Não há muito a esperar de governos estrangeiros que nem aguardaram pela contagem final de votos para anunciar que não reconheciam uma vitória inquestionável de Maduro. Os esforços de pacificação nacional parecem condenados por antecipação, em função da postura de seus aliados locais, que têm outros compromissos e métodos.
Os mais ilustres sobreviventes e herdeiros do tradicional sistema de dominação política do país – aquele que elegeu pelo menos um presidente da República que era agente remunerado da CIA --, já desistiram de travar a luta política no campo democrático. Estão empenhados, 24 horas por dia, nos preparativos de um golpe de Estado, patrocinado pelos Estados Unidos, no qual pretendem administrar a carceragem a serviço das tropas estrangeiras de ocupação.
Cercado por dificuldades imensas, há um ponto a favor de Maduro, que precisa ser aproveitado.
As bases da economia estão melhores hoje do que há dois anos. Consolida-se a recuperação do preço do petróleo para a faixa de 70 dólares, contra 20 dólares em seu pior momento. É um imenso alívio, num país no qual a exportação do ouro negro gera mais de 90% das divisas disponíveis. Para a economista Paqualina Curcio Curcio, uma das principais estudiosas da guerra econômica, a conjuntura não poderia ser mais favorável para a aplicação de mudanças capazes de abrir uma nova etapa na economia do país. "As soluções estão colocadas. Resta saber se haverá vontade política de aproveitá-las" disse ela em entrevista ao 247.
Legítima em todos seus aspectos, ainda que adversários não queiram admitir, a vitória nas urnas dá fôlego a Maduro para tomar providências que estão na boca tanto de economistas como de muitos eleitores chavistas – um dos povos mais politizados que já conheci. Ali se encontra sua chance e oportunidade.
Num resumo das propostas em debate em Caracas, em programas de TV e conversas entre economistas, o horizonte envolve a construção de um pacto econômico para o país. A prioridade absoluta consiste na defesa da moeda nacional, tarefa que pode se iniciar com a ruptura de contratos milionários com operadores que se utilizam de recursos subsidiados para importação de medicamentos e outros produtos de primeira necessidade para investir na especulação contra o bolívar.
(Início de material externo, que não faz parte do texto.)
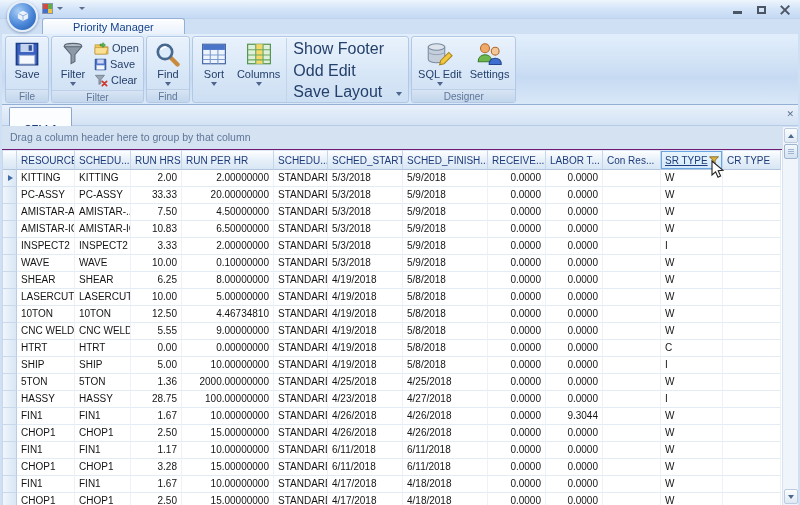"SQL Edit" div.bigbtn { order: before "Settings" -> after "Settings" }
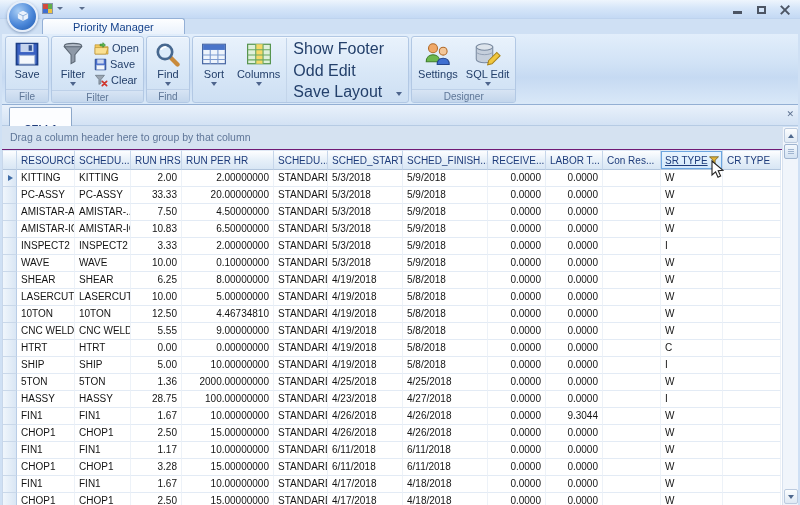"Drag a column header here" .groupby { border-bottom: 1px solid #701a75 -> 6px solid #701a75 }
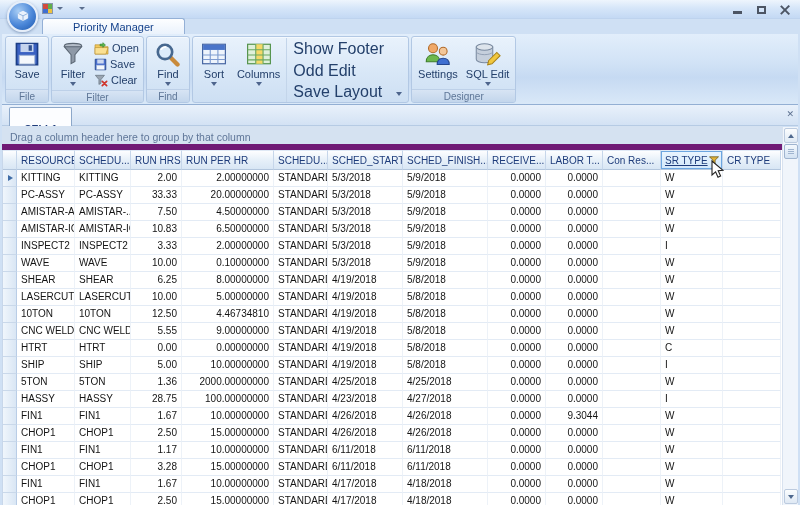"20.00000000" td.num { text: 20.00000000 -> 30.00000000 }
Não há dúvida que será necessário enfrentar – inclusive com ação policial -- os atravessadores que comandam o mercado de alimentos e contrabandistas que têm a desfaçatez de manipular a oferta de gasolina no país que possui as maiores reservas de petróleo do planeta.
Como é óbvio, não será possível completar a tarefa sem um olhar para dentro do Estado, onde se abrigam esquemas de corrupção que lubrificam práticas condenáveis, que empobrecem a população e paralisam os investimentos.
Não parece fácil nem se imagina que poderia ser. É uma resposta que envolve uma mudança de postura política importante. Com uma tradição de negociação e conciliação de interesses que está mais presente nos métodos chavistas de governo do que se costuma admitir, parece inevitável enfrentar as forças encasteladas na defesa de privilégios e interesses que nada tem a ver com o futuro do país e da maioria dos venezuelanos. É isso ou a catástrofe.